“Türkiye'de gezmediğim 3 il kaldı”
Koleksiyonculuğa 9 yaşında başladığını anlatan Şenol Çelik, “İnsan çocukluk döneminde daha bilinçsiz oluyor ama zaman içerisinde bir şeyin daha nadir olmasını, farklılığını ve çeşitliliklerini gördükçe daha bilinçli bir şekilde koleksiyon oluşturmaya başladım. Yalnızca kelebek değil aynı zamanda onların pullarını, onunla ilgili yazılmış kitapları bütün yayınları da zaman içerisinde edindim. Çocukluğumda televizyonda yayınlanan bir çizgi film vardı.

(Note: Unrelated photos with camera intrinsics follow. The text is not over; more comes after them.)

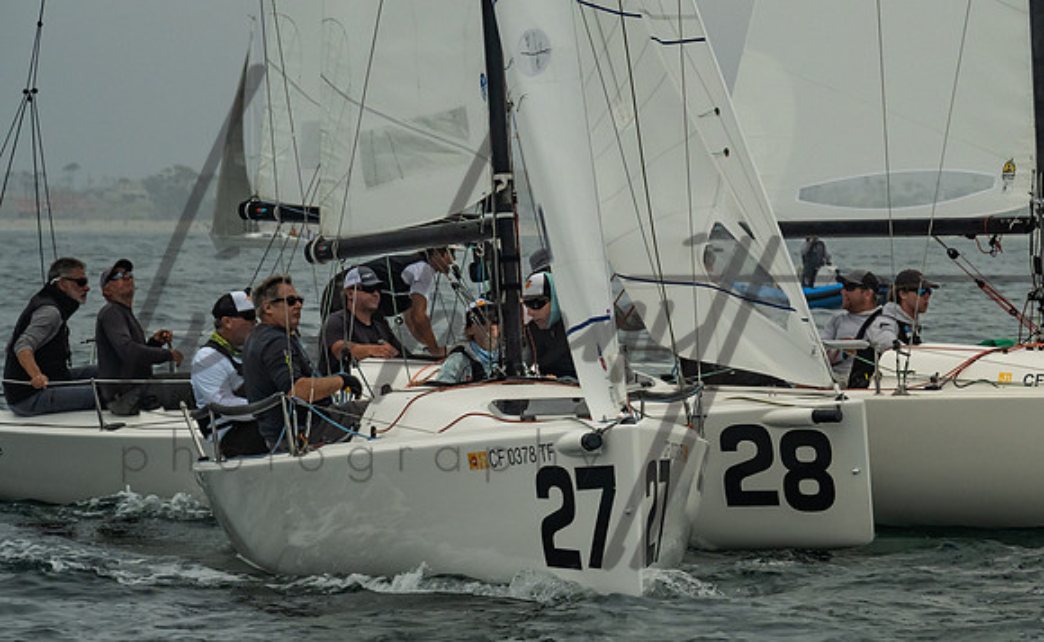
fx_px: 6460
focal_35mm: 228
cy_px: 303
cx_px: 853
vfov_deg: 5.7
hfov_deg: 9.2
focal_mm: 135
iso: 800
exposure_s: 1/3200
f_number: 9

Orada bir tırtılın kozaya geçmesini ve koza evresinden kelebeğe dönüşmesini anlatıyordu. O beni çok etkilemişti. Daha sonrasında okulda da biyoloji derslerinde metamorfoz evresini öğrendikten sonra doğanın bu güzelliğini daha detaylı ve yakından incelemek istemiştim. Sonrasında daha çok detaylanarak kelebek koleksiyonum bu şekilde oluştu. Türkiye'de gezmediğim 3 il kaldı. Onun haricinde bütün illerde kelebekleri merakla araştırdım” şeklinde konuştu.
Özel yöntemlerle kurutulup muhafaza ediliyor
Kelebeğin doğal bir materyal olduğu için çürüme ve bozulma ihtimalinin çok yüksek olduğuna değinen Çelik, bugün dünya tarih müzelerinde de yaklaşık 200 yaşında olan kelebek örneklerinin de bulunduğunu vurguladı. Bu türlerin hava almaz, özel koleksiyon kutularında, özel bir şekilde muhafaza edildiğini söyleyen Çelik, “İçerisinde naftalin ile herhangi bir şekilde böceklenmesi, kurtlanmamasını sağlayarak bu şekilde koruyabiliyoruz” dedi.
“Hikayelerini anlatabileceğim türleri toplamaya çalışıyorum”
Yakın zamana kadar koleksiyonunu atölyesinde meraklılarıyla buluşturduğunu belirten Çelik, şunları kaydetti:
“Şimdi böcekler de ekleniyor. Herkes çok şaşırıyor. Birçok müzede olması gereken parçaların olduğunu' söylüyorlar. Bizim ulaşabileceğimiz yerlerde çok güzel örnekler de var. İstanbul Üniversitesi'nin kendisine ait çok güzel bir kelebek koleksiyonu var. Konya'da da kelebekle alakalı bir merkez açıldı. Buralarda güzel örnekler görülebilir. Ben özellikle hikayelerini anlatabileceğim nitelikleri olan şeyler toplamaya çalışıyorum.”